Pervaporation (PV) is a liquid separation process in which liquid is in contact with the membrane at the feed side, whereas the permeate side is kept dry and at low pressure.1 The discriminating affinity that exists between the feed components and the polymeric membrane results in the partitioning of mixtures and separation.2 Many liquid organic–organic mixtures have been successfully separated with the PV process, such as in the process of gasoline desulfurization.3, 4, 5, 6 In gasoline desulfurization by PV, a non-porous polymeric membrane usually serves as the separating barrier for the process.7 When the membrane is in contact with the gasoline feed, sulfur components can be preferentially removed from the feed because of their higher affinity with and/or their quicker diffusivity through the membrane.

In this technique, the polymer membrane is the central focus of the research and development. The selection of the polymer material is critical to the success of the PV separation.8 Because gasoline desulfurization is an emerging application of PV, the guidelines for membrane material selection are crude, and predictive methods are still under development. In a previous study of membrane material selection, much attention was given to the relationships describing the mass transfer properties of polymers.9 The common approaches focus on the use of empirical parameters, and the most widely used parameters remain the well-known solubility parameters.10, 11 Lin et al.12, 13, 14, 15 investigated the PV characteristics of polyethylene glycol (PEG) membranes on real gasoline desulfurization using the solubility parameters theory. Qi et al.16 evaluated the desulfurization performance of polydimethylsiloxane membranes. Each studied membrane showed sound separation performance; however, reports on the sorption and transport behavior based on the solubility parameters of the membrane material selection are insufficient. The sorption–diffusion properties of membranes should be tested experimentally before being installed in a PV unit.
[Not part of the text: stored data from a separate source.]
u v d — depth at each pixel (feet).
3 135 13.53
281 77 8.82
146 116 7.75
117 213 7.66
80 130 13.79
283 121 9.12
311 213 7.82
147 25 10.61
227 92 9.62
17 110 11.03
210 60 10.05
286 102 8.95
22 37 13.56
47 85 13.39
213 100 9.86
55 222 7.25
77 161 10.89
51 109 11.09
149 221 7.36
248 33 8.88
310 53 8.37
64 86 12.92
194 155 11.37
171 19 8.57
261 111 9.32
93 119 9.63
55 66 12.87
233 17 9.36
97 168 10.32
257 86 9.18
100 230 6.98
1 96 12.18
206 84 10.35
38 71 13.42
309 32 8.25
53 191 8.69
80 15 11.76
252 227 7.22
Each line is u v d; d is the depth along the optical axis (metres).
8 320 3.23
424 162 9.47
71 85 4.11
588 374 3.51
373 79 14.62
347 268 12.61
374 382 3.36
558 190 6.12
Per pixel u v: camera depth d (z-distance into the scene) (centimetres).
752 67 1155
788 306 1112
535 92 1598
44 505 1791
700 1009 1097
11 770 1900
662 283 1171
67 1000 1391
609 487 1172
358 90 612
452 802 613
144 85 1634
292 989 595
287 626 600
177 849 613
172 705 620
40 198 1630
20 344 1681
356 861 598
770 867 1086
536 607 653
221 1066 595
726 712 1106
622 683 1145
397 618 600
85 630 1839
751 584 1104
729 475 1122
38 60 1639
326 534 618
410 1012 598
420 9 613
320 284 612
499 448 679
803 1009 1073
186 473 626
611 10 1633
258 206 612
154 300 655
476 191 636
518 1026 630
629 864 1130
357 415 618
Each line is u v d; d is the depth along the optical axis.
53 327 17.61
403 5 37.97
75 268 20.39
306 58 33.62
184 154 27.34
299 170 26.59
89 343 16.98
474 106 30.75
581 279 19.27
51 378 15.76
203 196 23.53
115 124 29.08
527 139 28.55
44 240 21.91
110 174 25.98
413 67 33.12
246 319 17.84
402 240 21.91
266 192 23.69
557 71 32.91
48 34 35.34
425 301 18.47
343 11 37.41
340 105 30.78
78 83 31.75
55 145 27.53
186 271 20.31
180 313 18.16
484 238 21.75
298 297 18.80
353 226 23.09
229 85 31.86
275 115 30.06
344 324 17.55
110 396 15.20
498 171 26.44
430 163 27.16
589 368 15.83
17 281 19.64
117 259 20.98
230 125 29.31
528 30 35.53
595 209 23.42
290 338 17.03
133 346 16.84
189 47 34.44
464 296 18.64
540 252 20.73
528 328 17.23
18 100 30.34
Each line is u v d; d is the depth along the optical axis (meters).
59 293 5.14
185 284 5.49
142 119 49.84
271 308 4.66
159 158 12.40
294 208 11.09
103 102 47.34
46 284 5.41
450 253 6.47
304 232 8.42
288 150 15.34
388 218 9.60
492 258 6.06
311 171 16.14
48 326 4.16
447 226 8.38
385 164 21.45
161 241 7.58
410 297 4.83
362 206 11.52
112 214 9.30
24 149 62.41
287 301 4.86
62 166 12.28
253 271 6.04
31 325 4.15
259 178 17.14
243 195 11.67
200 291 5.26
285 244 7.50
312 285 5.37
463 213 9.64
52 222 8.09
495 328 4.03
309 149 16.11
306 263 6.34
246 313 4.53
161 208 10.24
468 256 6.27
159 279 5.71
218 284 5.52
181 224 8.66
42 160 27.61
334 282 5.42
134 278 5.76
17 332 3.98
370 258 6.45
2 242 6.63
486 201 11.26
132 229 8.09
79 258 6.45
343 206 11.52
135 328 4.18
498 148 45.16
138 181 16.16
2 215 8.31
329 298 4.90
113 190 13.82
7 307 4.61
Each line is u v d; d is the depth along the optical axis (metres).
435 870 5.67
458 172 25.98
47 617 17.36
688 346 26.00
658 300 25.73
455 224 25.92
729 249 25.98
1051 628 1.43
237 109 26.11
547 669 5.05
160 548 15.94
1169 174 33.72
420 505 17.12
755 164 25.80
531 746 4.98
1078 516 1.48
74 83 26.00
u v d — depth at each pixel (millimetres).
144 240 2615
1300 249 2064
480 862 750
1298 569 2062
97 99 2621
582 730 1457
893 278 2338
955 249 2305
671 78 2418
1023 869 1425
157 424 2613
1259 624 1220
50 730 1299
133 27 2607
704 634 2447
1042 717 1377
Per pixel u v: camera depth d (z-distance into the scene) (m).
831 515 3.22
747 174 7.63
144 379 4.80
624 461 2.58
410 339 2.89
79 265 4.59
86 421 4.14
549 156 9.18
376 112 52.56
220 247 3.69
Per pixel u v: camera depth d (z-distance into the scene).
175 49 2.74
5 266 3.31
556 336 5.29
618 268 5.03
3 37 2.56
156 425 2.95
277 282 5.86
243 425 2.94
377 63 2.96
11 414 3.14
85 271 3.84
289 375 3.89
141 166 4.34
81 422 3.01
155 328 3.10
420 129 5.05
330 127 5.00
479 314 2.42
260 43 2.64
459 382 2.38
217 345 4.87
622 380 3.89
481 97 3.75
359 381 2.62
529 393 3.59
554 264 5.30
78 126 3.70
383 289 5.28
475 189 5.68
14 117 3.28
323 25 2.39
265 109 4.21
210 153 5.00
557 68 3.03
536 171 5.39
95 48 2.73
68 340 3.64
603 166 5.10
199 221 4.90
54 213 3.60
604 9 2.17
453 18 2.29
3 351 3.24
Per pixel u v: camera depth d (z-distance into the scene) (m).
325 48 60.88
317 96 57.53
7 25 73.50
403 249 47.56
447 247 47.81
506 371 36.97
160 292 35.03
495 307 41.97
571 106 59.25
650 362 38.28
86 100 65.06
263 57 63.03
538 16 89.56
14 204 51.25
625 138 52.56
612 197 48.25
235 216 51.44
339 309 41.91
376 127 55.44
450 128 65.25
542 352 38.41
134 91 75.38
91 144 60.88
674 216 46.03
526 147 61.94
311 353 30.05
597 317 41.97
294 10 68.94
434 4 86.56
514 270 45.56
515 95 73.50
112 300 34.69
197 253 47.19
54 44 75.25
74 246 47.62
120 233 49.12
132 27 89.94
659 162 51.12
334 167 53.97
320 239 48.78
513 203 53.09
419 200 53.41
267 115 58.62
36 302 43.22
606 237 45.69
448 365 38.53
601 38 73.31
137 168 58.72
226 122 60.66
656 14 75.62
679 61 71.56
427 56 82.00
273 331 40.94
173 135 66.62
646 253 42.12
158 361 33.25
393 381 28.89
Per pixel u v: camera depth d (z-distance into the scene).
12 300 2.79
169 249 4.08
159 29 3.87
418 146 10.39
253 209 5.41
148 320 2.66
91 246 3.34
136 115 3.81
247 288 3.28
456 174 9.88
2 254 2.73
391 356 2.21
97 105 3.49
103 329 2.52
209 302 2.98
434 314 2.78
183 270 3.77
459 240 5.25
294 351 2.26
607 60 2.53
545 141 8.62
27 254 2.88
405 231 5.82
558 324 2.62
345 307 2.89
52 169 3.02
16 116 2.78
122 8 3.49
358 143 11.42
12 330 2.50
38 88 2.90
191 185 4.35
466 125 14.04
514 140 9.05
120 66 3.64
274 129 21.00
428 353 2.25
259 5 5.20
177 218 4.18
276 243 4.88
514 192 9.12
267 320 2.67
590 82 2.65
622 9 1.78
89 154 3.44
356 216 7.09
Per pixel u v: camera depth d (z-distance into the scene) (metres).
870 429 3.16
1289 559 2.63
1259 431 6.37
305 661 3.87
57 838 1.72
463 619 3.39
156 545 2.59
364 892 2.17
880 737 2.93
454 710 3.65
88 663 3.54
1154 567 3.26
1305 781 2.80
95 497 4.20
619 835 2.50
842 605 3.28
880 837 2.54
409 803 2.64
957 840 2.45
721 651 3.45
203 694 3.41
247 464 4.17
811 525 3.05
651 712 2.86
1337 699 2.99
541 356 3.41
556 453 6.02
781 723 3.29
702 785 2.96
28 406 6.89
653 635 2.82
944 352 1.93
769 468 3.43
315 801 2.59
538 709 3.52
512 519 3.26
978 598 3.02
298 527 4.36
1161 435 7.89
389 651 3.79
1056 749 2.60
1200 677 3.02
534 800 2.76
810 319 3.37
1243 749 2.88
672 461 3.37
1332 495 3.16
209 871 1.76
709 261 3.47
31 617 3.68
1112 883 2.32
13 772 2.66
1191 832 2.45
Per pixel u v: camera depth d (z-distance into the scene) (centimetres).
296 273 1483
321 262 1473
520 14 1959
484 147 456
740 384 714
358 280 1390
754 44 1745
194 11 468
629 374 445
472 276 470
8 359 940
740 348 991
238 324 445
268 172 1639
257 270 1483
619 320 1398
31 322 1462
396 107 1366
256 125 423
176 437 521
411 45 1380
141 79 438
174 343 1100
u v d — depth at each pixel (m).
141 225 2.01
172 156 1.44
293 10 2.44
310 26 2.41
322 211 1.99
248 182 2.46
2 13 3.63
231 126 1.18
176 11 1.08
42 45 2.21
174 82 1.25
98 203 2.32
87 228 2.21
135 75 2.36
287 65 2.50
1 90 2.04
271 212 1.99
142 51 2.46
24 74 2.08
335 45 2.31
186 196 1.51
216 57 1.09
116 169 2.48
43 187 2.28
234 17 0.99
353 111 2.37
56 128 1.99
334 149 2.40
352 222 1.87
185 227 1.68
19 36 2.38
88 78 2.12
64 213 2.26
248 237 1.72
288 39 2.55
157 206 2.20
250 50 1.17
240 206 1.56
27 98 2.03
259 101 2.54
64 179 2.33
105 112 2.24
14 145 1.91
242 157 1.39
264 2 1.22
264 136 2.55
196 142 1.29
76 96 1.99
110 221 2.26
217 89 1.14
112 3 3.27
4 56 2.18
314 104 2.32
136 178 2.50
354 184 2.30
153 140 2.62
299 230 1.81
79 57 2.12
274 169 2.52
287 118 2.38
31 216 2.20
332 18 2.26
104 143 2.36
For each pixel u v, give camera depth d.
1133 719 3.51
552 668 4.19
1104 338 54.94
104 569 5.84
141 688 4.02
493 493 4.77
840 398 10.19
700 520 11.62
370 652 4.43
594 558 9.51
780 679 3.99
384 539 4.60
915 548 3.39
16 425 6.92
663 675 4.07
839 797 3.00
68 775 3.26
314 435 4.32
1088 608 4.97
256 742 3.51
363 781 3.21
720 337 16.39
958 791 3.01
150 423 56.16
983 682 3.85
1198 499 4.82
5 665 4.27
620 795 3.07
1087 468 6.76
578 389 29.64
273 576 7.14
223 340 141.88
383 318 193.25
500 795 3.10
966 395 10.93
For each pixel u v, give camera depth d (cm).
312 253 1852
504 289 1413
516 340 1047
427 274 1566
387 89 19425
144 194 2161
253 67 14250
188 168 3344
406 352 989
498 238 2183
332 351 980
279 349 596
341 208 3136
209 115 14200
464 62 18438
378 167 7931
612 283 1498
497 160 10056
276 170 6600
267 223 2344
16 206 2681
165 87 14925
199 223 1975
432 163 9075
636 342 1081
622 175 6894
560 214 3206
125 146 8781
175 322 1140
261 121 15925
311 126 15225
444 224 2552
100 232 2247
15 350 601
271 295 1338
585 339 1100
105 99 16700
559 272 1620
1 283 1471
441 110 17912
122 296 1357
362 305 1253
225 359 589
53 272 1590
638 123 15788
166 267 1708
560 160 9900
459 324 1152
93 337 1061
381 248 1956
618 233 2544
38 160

Until recently, the sorption–diffusion information of the individual penetrants has always been provided by sorption experiments.17 Our previous work has reported the solubility and diffusion behavior of typical gasoline components through PEG membranes by sorption experiments.18 The detailed study of the solution of gasoline molecules on the PEG membrane has provided information that is helpful in optimizing membrane performance, but sorption experiments performed with immersion tests could not meet the accuracy of the variation of the weight change, especially for polymers with good solvent-resistance properties. For example, the fractional weight change of the polyacrylonitrile-block-polyethylene glycol (PAN-b-PEG) copolymer after being immersed in solvents is hardly measurable because of the small weight change that occurs after swelling in gasoline components. In addition to the sorption experiments, the solubility of PEG chains and gasoline components can also be investigated by the morphology of PEG aggregations. When the interaction between the membrane and the adsorbing solvent is important for separation, the nature of the solvent reveals information about the membrane. Penetrants are widely used as probes to infer the detailed structure of polymer systems.19, 20 However, there is no direct method to evaluate the affinity between solvents and polymers.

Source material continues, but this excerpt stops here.